TÂCHE ASSIGNÉE:
Recopiez mot pour mot, dans le texte ci-dessous sur l'enregistrement des conversations privées, le passage allant de « Enregistrer une conversation privée et/ou » jusqu'à « privée des personnes. » inclus.

EXTRAIT DE PAGE:
Enregistrer une conversation privée et/ou la diffuser au public ou la faire écouter par une tierce personne est devenu chose banale, soit par insouciance soit à des fins de malveillance. Dans tous les cas, cette pratique a, sur le plan juridique, des implications très importantes sur la vie privée des personnes.

Le contexte juridique de l’enregistrement d’une conversation privée

Pour mieux comprendre ces implications juridiques, il convient de rappeler la valeur de la vie privée dans notre ordre juridique. Cette valeur est donnée par notre constitution à son article 6 qui dispose que « (…) la vie privée et familiale, le secret de la correspondance de toute personne sont inviolables ». Cette inscription claire de la vie privée et du secret de correspondance dans notre loi fondamentale a pour effet de les élever au rang de droit fondamental. Pour faire simple, un droit fondamental est un droit considéré comme primordial par la constitution ou une convention internationale et dont la protection est nécessaire à la préservation de la dignité, de l’intégrité et des conditions d’existence de la personne humaine. En plus du droit à la vie privée, on peut citer au titre des droits fondamentaux, à titre d’exemple, le droit à la vie, le droit à la liberté, le droit à un procès équitable et plus généralement les droits de l’homme. En tant que droit fondamental, le droit à la vie privée est liée à la condition humaine de sorte qu’y porter atteinte, reviendrait à remettre en cause la dignité de la personne en tant qu’être humain. Ainsi, le fait d’enregistrer une conversation privée d’une personne participe à la remise en cause de son droit fondamental à la vie privée. D’où la rigueur du droit face aux enregistrements de conversations privées par exemple.

DONNÉES EXTRAITES:

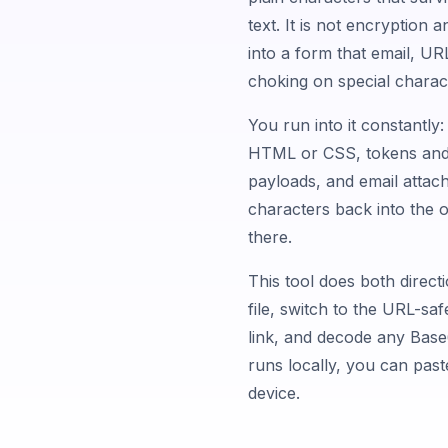
text. It is not encryption a
into a form that email, UR
choking on special charac
You run into it constantly
HTML or CSS, tokens and 
payloads, and email attach
characters back into the o
there.
This tool does both direct
file, switch to the URL-saf
link, and decode any Base6
runs locally, you can past
device.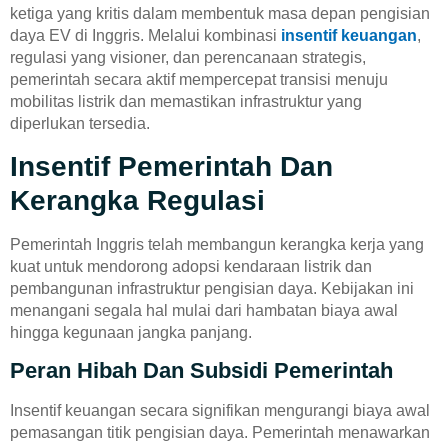
ketiga yang kritis dalam membentuk masa depan pengisian
daya EV di Inggris. Melalui kombinasi
insentif keuangan
,
regulasi yang visioner, dan perencanaan strategis,
pemerintah secara aktif mempercepat transisi menuju
mobilitas listrik dan memastikan infrastruktur yang
diperlukan tersedia.
Insentif Pemerintah Dan
Kerangka Regulasi
Pemerintah Inggris telah membangun kerangka kerja yang
kuat untuk mendorong adopsi kendaraan listrik dan
pembangunan infrastruktur pengisian daya. Kebijakan ini
menangani segala hal mulai dari hambatan biaya awal
hingga kegunaan jangka panjang.
Peran Hibah Dan Subsidi Pemerintah
Insentif keuangan secara signifikan mengurangi biaya awal
pemasangan titik pengisian daya. Pemerintah menawarkan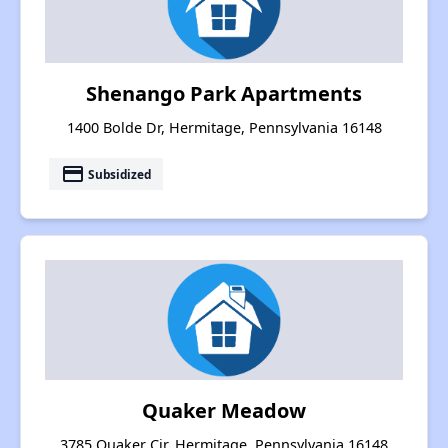
Shenango Park Apartments
1400 Bolde Dr, Hermitage, Pennsylvania 16148
payment
Subsidized
Quaker Meadow
3785 Quaker Cir, Hermitage, Pennsylvania 16148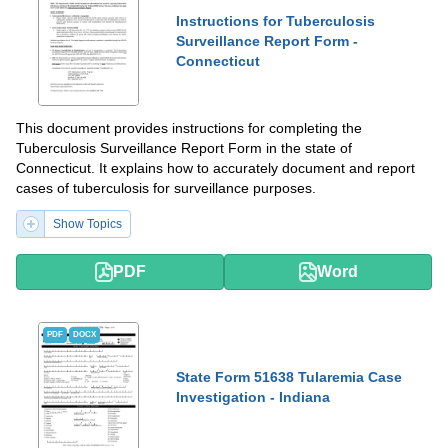
Instructions for Tuberculosis
Surveillance Report Form -
Connecticut
This document provides instructions for completing the
Tuberculosis Surveillance Report Form in the state of
Connecticut. It explains how to accurately document and report
cases of tuberculosis for surveillance purposes.
Show Topics
PDF
Word
PDF
DOCX
State Form 51638 Tularemia Case
Investigation - Indiana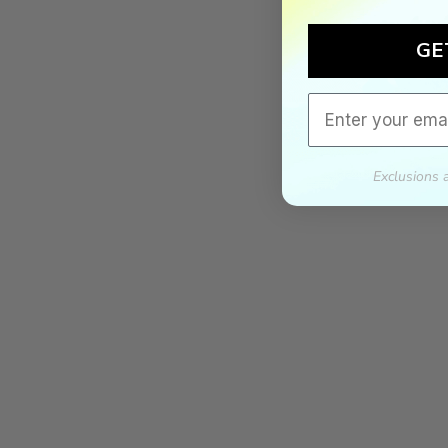
GE
Email
Exclusions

RÉPONSE:
Enregistrer une conversation privée et/ou la diffuser au public ou la faire écouter par une tierce personne est devenu chose banale, soit par insouciance soit à des fins de malveillance. Dans tous les cas, cette pratique a, sur le plan juridique, des implications très importantes sur la vie privée des personnes.